Given records:
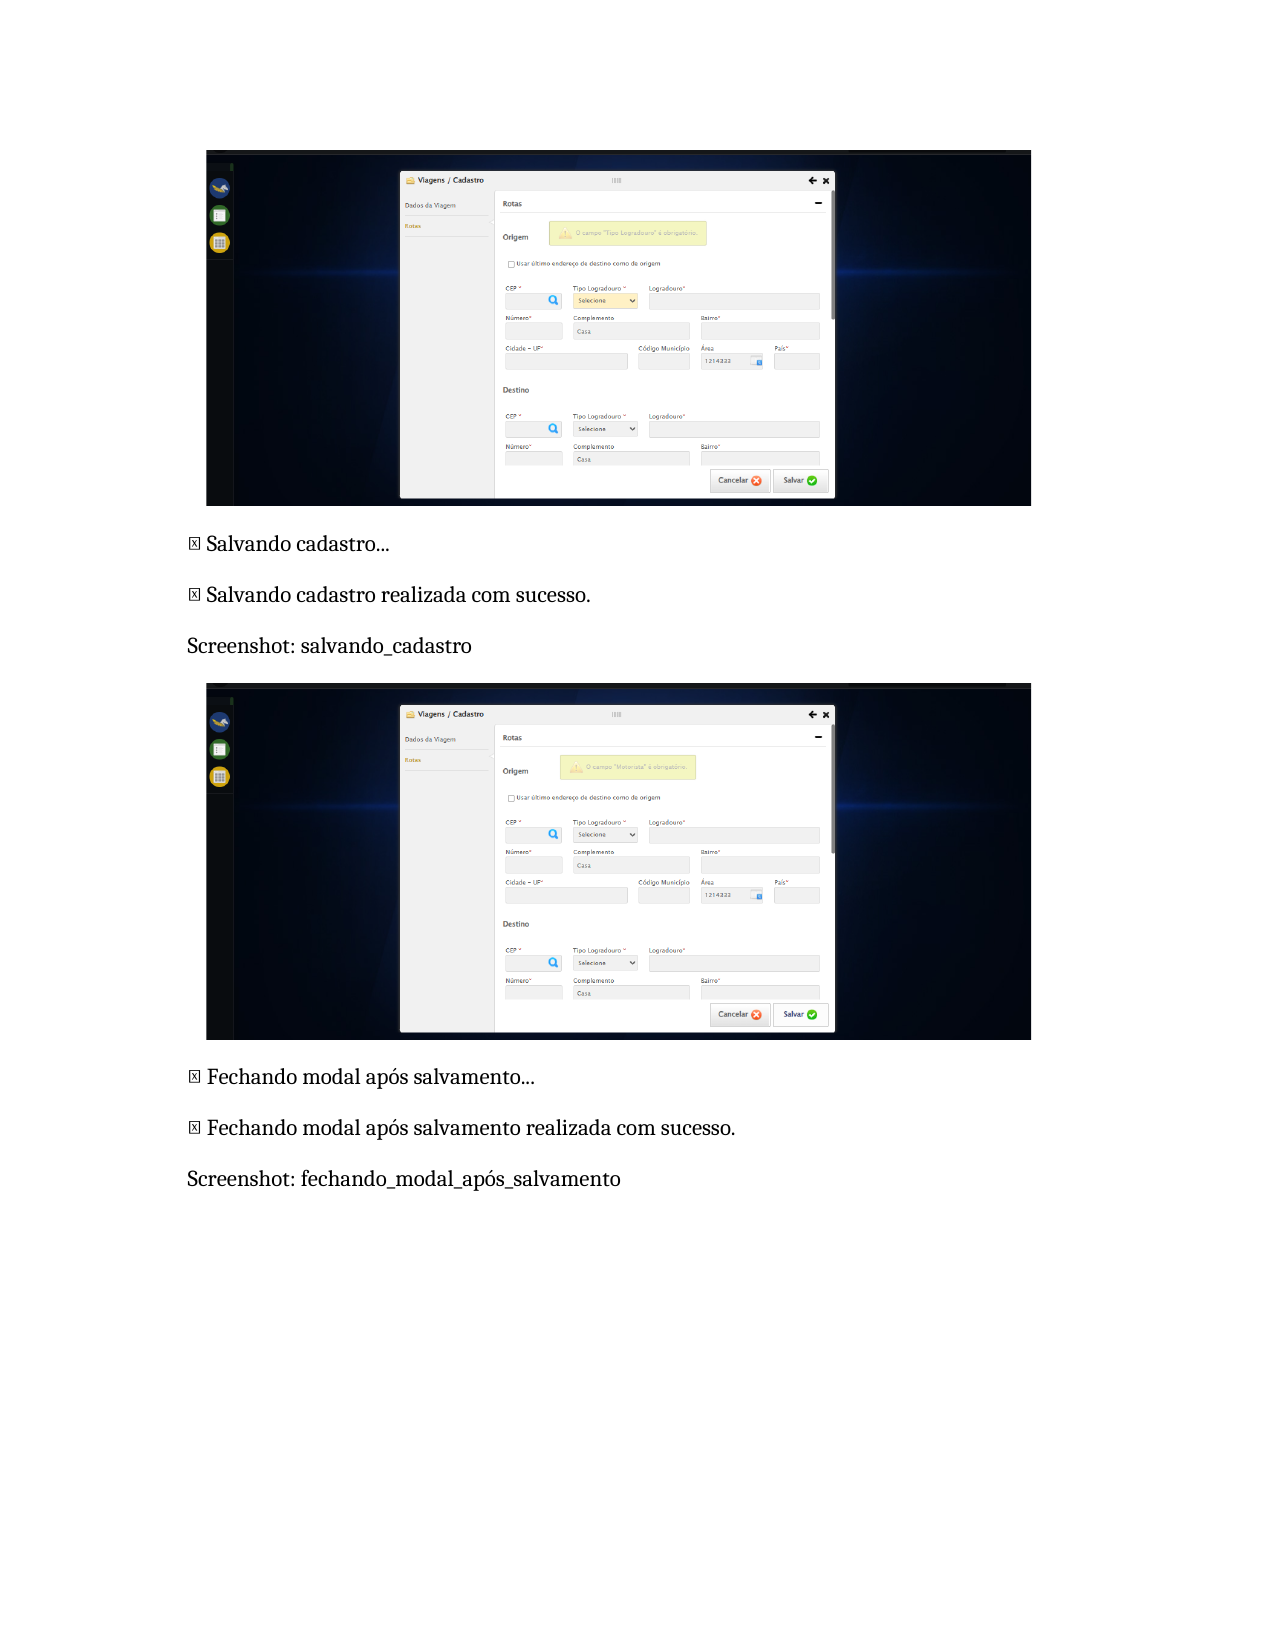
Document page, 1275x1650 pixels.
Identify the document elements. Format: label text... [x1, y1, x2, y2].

text 🔄 Fechando modal após salvamento... [187, 1064, 1087, 1090]
text Screenshot: fechando_modal_após_salvamento [187, 1166, 1087, 1192]
picture [206, 150, 1032, 506]
text Screenshot: salvando_cadastro [187, 632, 1087, 659]
text ✅ Fechando modal após salvamento realizada com sucesso. [187, 1115, 1087, 1141]
text ✅ Salvando cadastro realizada com sucesso. [187, 581, 1087, 608]
text 🔄 Salvando cadastro... [187, 530, 1087, 557]
picture [206, 683, 1032, 1040]
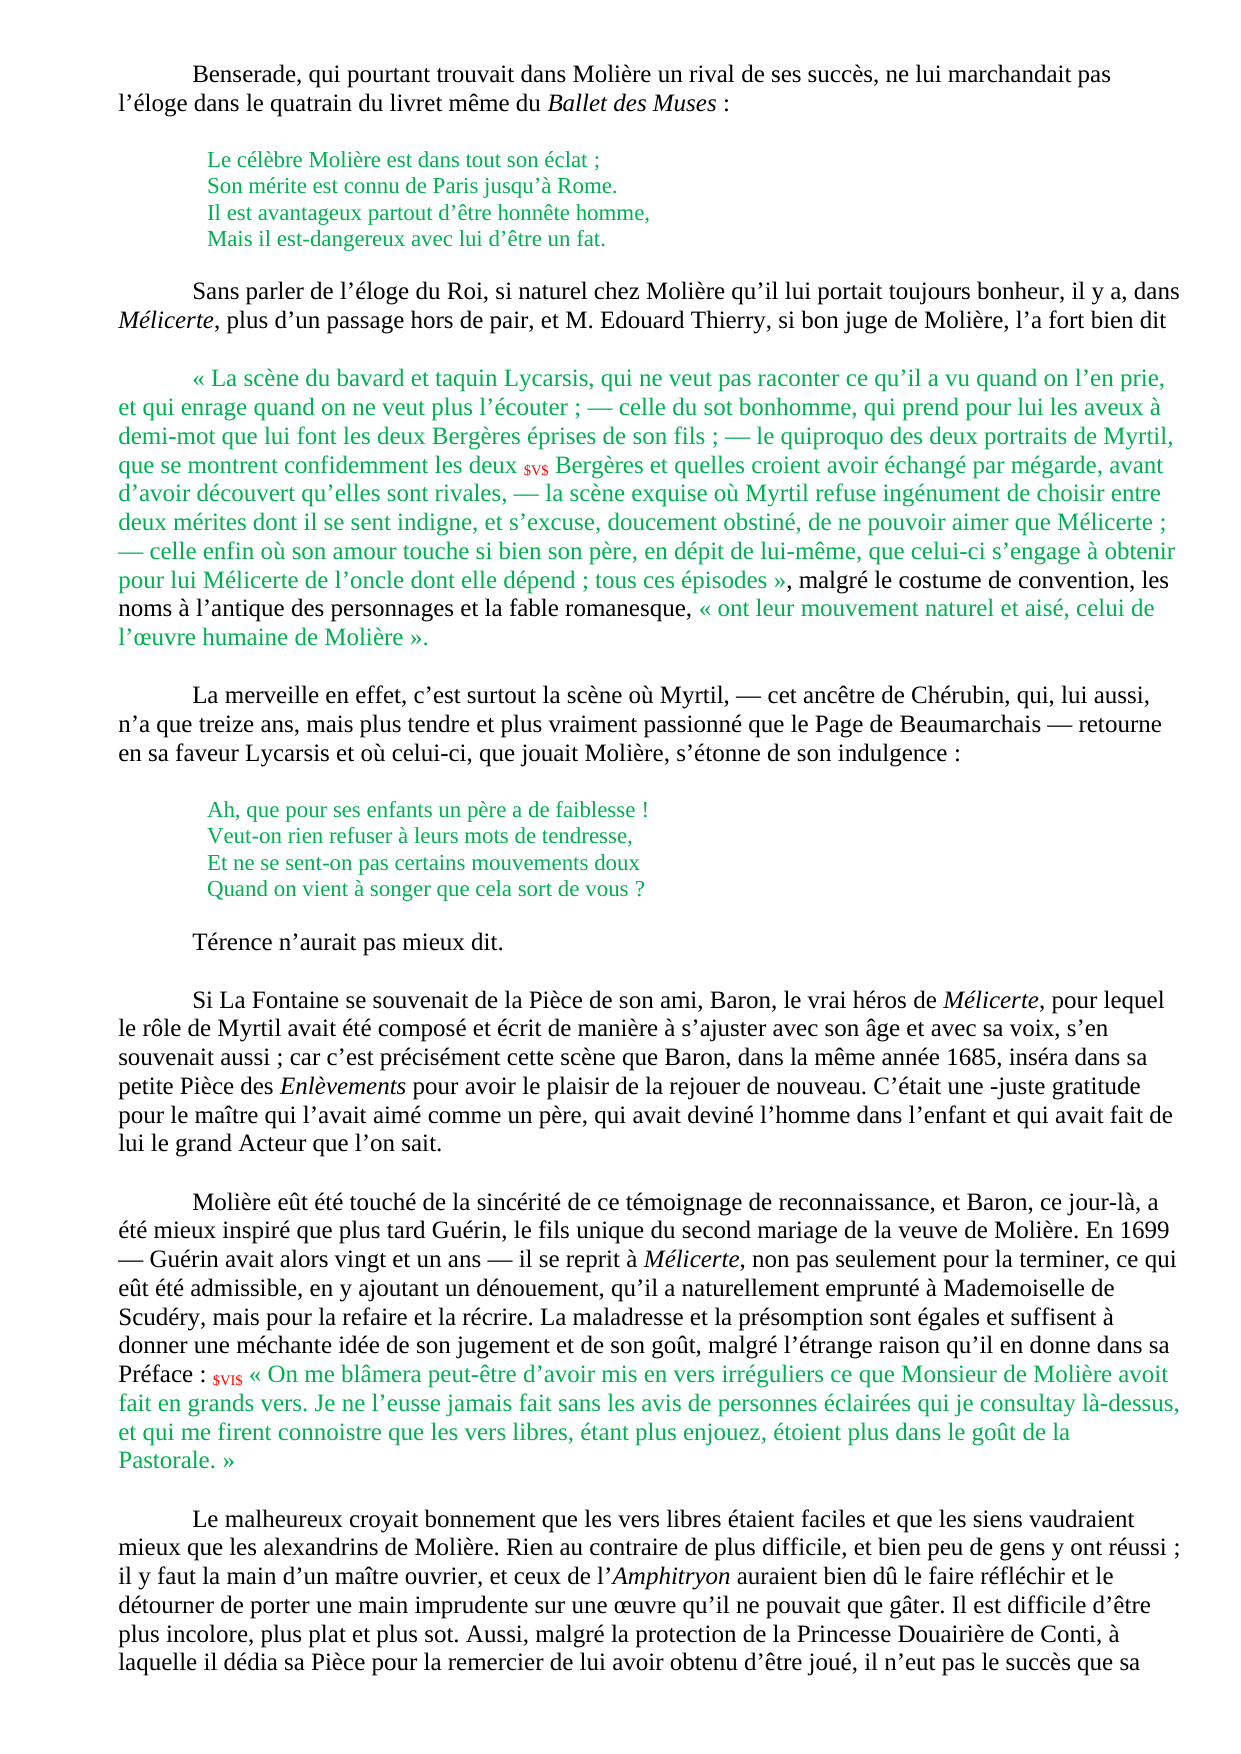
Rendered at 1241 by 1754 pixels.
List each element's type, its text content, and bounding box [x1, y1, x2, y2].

text Térence n’aurait pas mieux dit. [118, 927, 1181, 955]
text Il est avantageux partout d’être honnête homme, [207, 199, 1181, 225]
text La merveille en effet, c’est surtout la scène où Myrtil, — cet ancêtre de Chérubin, qui, lui aussi, n’a que treize ans, mais plus tendre et plus vraiment passionné que le Page de Beaumarchais — retourne en sa faveur Lycarsis et où celui-ci, que jouait Molière, s’étonne de son indulgence : [118, 680, 1181, 767]
text Molière eût été touché de la sincérité de ce témoignage de reconnaissance, et Baron, ce jour-là, a été mieux inspiré que plus tard Guérin, le fils unique du second mariage de la veuve de Molière. En 1699 — Guérin avait alors vingt et un ans — il se reprit à Mélicerte, non pas seulement pour la terminer, ce qui eût été admissible, en y ajoutant un dénouement, qu’il a naturellement emprunté à Mademoiselle de Scudéry, mais pour la refaire et la récrire. La maladresse et la présomption sont égales et suffisent à donner une méchante idée de son jugement et de son goût, malgré l’étrange raison qu’il en donne dans sa Préface : $VI$ « On me blâmera peut-être d’avoir mis en vers irréguliers ce que Monsieur de Molière avoit fait en grands vers. Je ne l’eusse jamais fait sans les avis de personnes éclairées qui je consultay là-dessus, et qui me firent connoistre que les vers libres, étant plus enjouez, étoient plus dans le goût de la Pastorale. » [118, 1187, 1181, 1474]
text Sans parler de l’éloge du Roi, si naturel chez Molière qu’il lui portait toujours bonheur, il y a, dans Mélicerte, plus d’un passage hors de pair, et M. Edouard Thierry, si bon juge de Molière, l’a fort bien dit [118, 276, 1181, 334]
text Veut-on rien refuser à leurs mots de tendresse, [207, 822, 1181, 849]
text Si La Fontaine se souvenait de la Pièce de son ami, Baron, le vrai héros de Mélicerte, pour lequel le rôle de Myrtil avait été composé et écrit de manière à s’ajuster avec son âge et avec sa voix, s’en souvenait aussi ; car c’est précisément cette scène que Baron, dans la même année 1685, inséra dans sa petite Pièce des Enlèvements pour avoir le plaisir de la rejouer de nouveau. C’était une -juste gratitude pour le maître qui l’avait aimé comme un père, qui avait deviné l’homme dans l’enfant et qui avait fait de lui le grand Acteur que l’on sait. [118, 985, 1181, 1157]
text Et ne se sent-on pas certains mouvements doux [207, 849, 1181, 875]
text Le célèbre Molière est dans tout son éclat ; [207, 146, 1181, 172]
text Quand on vient à songer que cela sort de vous ? [207, 875, 1181, 902]
text Mais il est-dangereux avec lui d’être un fat. [207, 225, 1181, 251]
text « La scène du bavard et taquin Lycarsis, qui ne veut pas raconter ce qu’il a vu quand on l’en prie, et qui enrage quand on ne veut plus l’écouter ; — celle du sot bonhomme, qui prend pour lui les aveux à demi-mot que lui font les deux Bergères éprises de son fils ; — le quiproquo des deux portraits de Myrtil, que se montrent confidemment les deux $V$ Bergères et quelles croient avoir échangé par mégarde, avant d’avoir découvert qu’elles sont rivales, — la scène exquise où Myrtil refuse ingénument de choisir entre deux mérites dont il se sent indigne, et s’excuse, doucement obstiné, de ne pouvoir aimer que Mélicerte ; — celle enfin où son amour touche si bien son père, en dépit de lui-même, que celui-ci s’engage à obtenir pour lui Mélicerte de l’oncle dont elle dépend ; tous ces épisodes », malgré le costume de convention, les noms à l’antique des personnages et la fable romanesque, « ont leur mouvement naturel et aisé, celui de l’œuvre humaine de Molière ». [118, 363, 1181, 651]
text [118, 1504, 1181, 1676]
text Ah, que pour ses enfants un père a de faiblesse ! [207, 796, 1181, 822]
text Benserade, qui pourtant trouvait dans Molière un rival de ses succès, ne lui marchandait pas l’éloge dans le quatrain du livret même du Ballet des Muses : [118, 59, 1181, 117]
text Son mérite est connu de Paris jusqu’à Rome. [207, 172, 1181, 199]
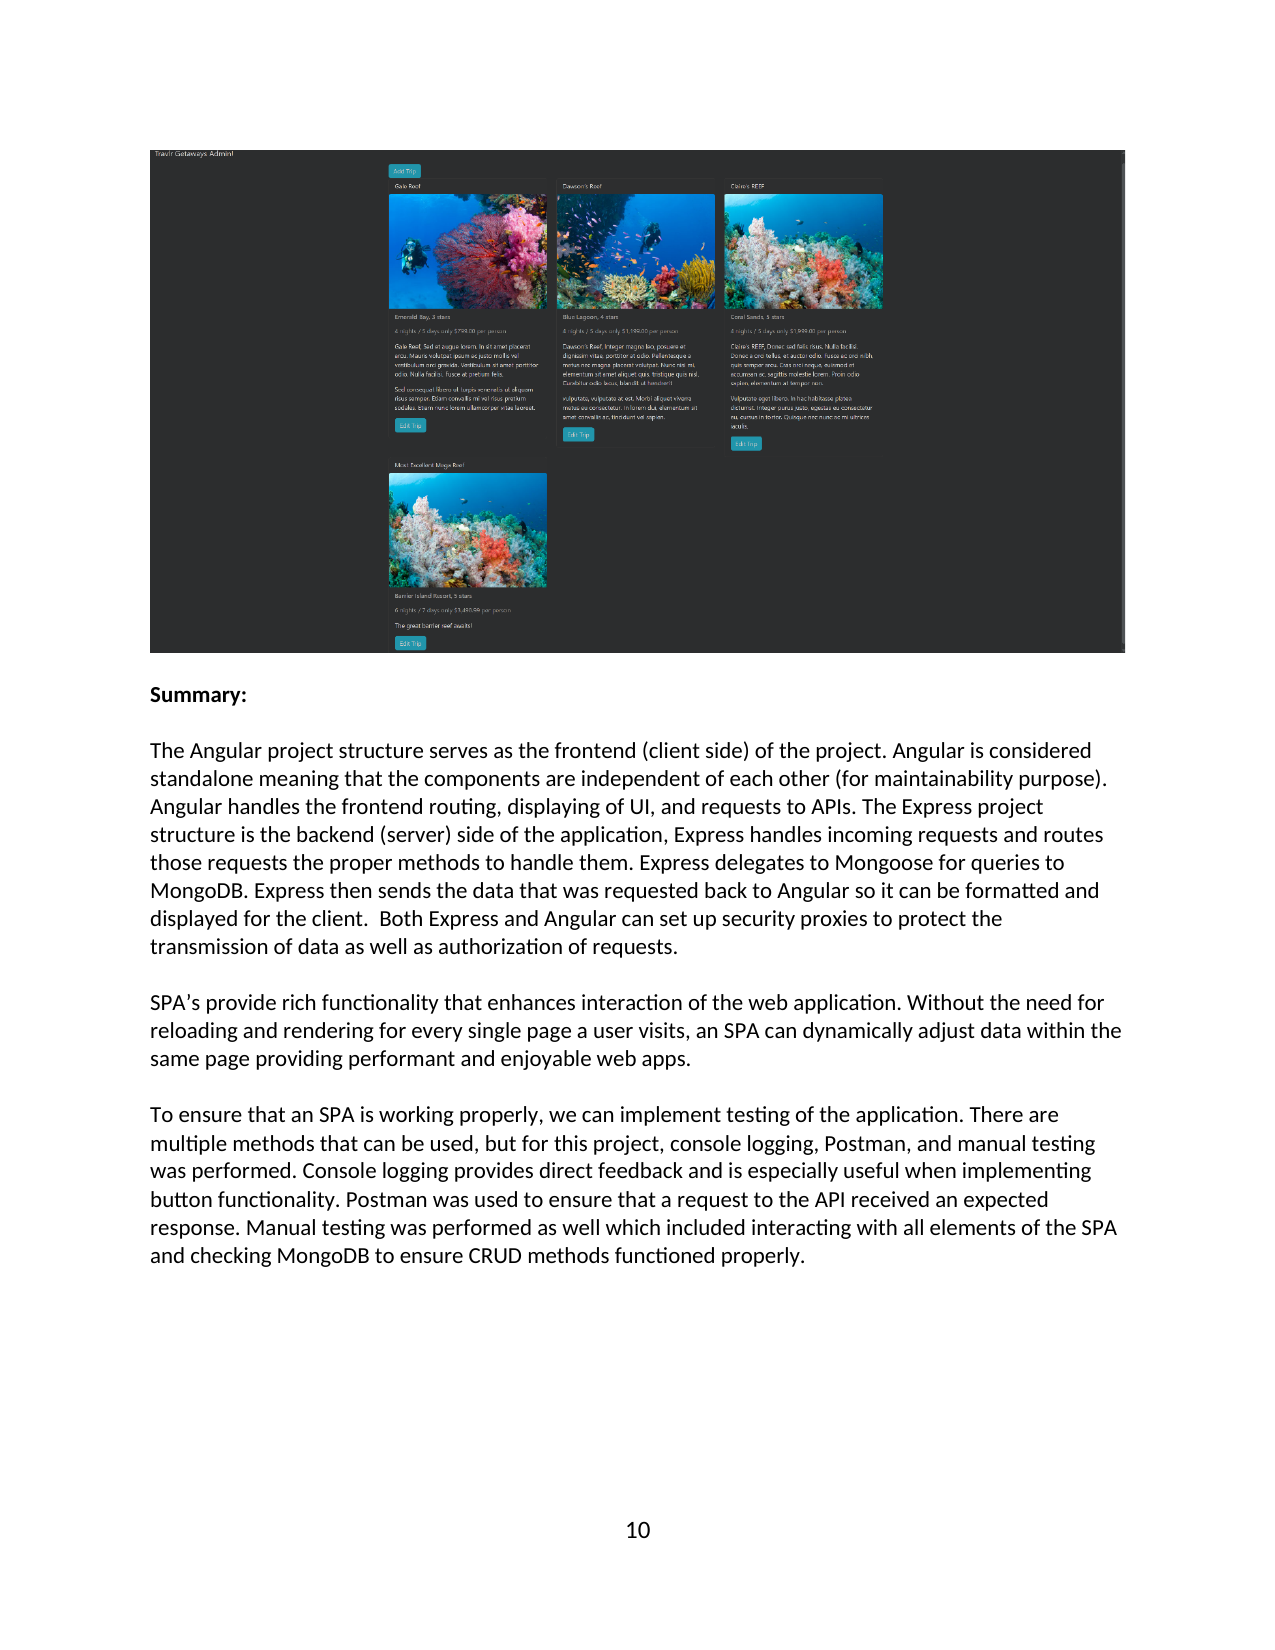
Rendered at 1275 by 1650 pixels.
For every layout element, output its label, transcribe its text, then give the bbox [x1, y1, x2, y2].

text Summary: [150, 680, 1125, 708]
text SPA’s provide rich functionality that enhances interaction of the web application. Without the need for reloading and rendering for every single page a user visits, an SPA can dynamically adjust data within the same page providing performant and enjoyable web apps. [150, 988, 1125, 1073]
picture [150, 150, 1125, 653]
text To ensure that an SPA is working properly, we can implement testing of the application. There are multiple methods that can be used, but for this project, console logging, Postman, and manual testing was performed. Console logging provides direct feedback and is especially useful when implementing button functionality. Postman was used to ensure that a request to the API received an expected response. Manual testing was performed as well which included interacting with all elements of the SPA and checking MongoDB to ensure CRUD methods functioned properly. [150, 1101, 1125, 1269]
text The Angular project structure serves as the frontend (client side) of the project. Angular is considered standalone meaning that the components are independent of each other (for maintainability purpose). Angular handles the frontend routing, displaying of UI, and requests to APIs. The Express project structure is the backend (server) side of the application, Express handles incoming requests and routes those requests the proper methods to handle them. Express delegates to Mongoose for queries to MongoDB. Express then sends the data that was requested back to Angular so it can be formatted and displayed for the client. Both Express and Angular can set up security proxies to protect the transmission of data as well as authorization of requests. [150, 736, 1125, 961]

What is being asked:
A single figure is required: the number of lines above in which the word "elements" occurs.

Your solution:
2